LONG on criticism, the National Audit Office report is also long on suggestions for improvement.

It contains 25 recommendations for sharpening up the system, covering issues like inpatient and day case treatments, outpatient waiting times, diagnostics and therapies, and bedblocking. They include:

New booking schemes for patients awaiting treatment, giving them more choice in when they have operations, to try to minimise cancellations;

NHS trusts should focus on reducing average lengths of stay, empty bed intervals, and the numbers of medical patients occupying surgical beds. They should also improve use of operating theatres and increase day surgery rates;

NHS trusts should offer patients alternative appointments within 28 days of a cancellation;

Trusts and Local Health Boards should extend outpatient projects that reduce pressure on consultants, like pooled waiting lists to help balance consultants' caseloads, and assessment of patients by other qualified professionals;

Patients' access to diagnostic and therapy services should be increased and improved, to shorten waits on the path to treatment.

Bedblocking, or delayed discharge from hospital could be eased by better access to intermediate care.

Pharmacy arrangements, timing of doctors' ward rounds, and patients' transport arrangements should be reviewed to try to improve timely discharge.

The Assembly's waiting times strategy must be ambitious, set clear targets and take into account waiting times in England and Scotland.

Recorded data

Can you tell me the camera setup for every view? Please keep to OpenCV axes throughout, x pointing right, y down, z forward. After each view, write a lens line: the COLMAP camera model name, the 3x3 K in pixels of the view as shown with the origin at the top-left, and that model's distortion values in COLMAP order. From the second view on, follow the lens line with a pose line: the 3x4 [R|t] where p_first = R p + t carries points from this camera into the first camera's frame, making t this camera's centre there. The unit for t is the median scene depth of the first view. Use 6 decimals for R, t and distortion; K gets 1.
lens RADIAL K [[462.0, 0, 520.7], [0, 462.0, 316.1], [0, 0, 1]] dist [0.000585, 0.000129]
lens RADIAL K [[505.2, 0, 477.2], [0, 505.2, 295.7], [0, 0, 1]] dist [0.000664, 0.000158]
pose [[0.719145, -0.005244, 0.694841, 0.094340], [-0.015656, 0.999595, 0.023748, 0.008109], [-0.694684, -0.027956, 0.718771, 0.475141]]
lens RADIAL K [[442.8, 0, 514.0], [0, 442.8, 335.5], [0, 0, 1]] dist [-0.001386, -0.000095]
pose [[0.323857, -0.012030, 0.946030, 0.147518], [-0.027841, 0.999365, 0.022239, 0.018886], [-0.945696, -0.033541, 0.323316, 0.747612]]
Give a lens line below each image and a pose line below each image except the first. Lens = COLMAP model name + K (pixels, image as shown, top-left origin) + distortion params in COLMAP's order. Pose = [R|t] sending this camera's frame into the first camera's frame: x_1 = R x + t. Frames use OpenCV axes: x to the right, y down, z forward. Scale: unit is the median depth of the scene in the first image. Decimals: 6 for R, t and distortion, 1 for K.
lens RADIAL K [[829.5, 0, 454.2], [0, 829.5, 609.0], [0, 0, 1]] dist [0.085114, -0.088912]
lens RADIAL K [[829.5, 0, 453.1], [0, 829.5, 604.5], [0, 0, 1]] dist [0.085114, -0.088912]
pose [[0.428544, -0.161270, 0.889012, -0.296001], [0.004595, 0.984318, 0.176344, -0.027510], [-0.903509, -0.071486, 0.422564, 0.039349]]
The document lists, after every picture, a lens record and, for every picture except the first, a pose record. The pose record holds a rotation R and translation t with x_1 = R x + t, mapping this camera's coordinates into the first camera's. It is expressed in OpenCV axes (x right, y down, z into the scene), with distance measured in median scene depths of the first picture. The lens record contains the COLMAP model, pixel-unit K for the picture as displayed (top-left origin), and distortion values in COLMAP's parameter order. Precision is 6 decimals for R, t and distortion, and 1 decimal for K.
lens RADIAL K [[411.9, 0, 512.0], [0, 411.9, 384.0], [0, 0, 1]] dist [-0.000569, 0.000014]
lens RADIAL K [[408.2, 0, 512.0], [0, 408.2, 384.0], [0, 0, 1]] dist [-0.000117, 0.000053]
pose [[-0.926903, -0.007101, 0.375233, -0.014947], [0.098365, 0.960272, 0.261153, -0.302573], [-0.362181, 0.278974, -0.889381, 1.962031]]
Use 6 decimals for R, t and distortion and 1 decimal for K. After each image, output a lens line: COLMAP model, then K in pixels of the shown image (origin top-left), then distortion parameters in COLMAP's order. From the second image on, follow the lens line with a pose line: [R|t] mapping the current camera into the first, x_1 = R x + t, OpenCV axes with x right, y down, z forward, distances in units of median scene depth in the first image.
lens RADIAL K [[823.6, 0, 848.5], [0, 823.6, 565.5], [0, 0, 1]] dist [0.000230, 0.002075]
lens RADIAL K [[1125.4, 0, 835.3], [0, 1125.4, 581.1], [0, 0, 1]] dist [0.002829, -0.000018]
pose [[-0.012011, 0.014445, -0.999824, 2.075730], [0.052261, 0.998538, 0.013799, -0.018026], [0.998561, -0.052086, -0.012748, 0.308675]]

Study questions:
[1] Reproduce the stretch of the article on the audit report from "NHS trusts should focus" through "to intermediate care.".
[2] Please translate this sentence from the article on the audit report into Spanish: "Pharmacy arrangements, timing of doctors' ward rounds, and patients' transport arrangements should be reviewed to try to improve timely discharge."
The material above has no connection to the article on the audit report.

Responses by task:
[1]
NHS trusts should focus on reducing average lengths of stay, empty bed intervals, and the numbers of medical patients occupying surgical beds. They should also improve use of operating theatres and increase day surgery rates;

NHS trusts should offer patients alternative appointments within 28 days of a cancellation;

Trusts and Local Health Boards should extend outpatient projects that reduce pressure on consultants, like pooled waiting lists to help balance consultants' caseloads, and assessment of patients by other qualified professionals;

Patients' access to diagnostic and therapy services should be increased and improved, to shorten waits on the path to treatment.

Bedblocking, or delayed discharge from hospital could be eased by better access to intermediate care.

[2] Las disposiciones de farmacia, el horario de las rondas de los médicos por las salas y las disposiciones de transporte de los pacientes deberían revisarse para intentar mejorar la puntualidad de las altas.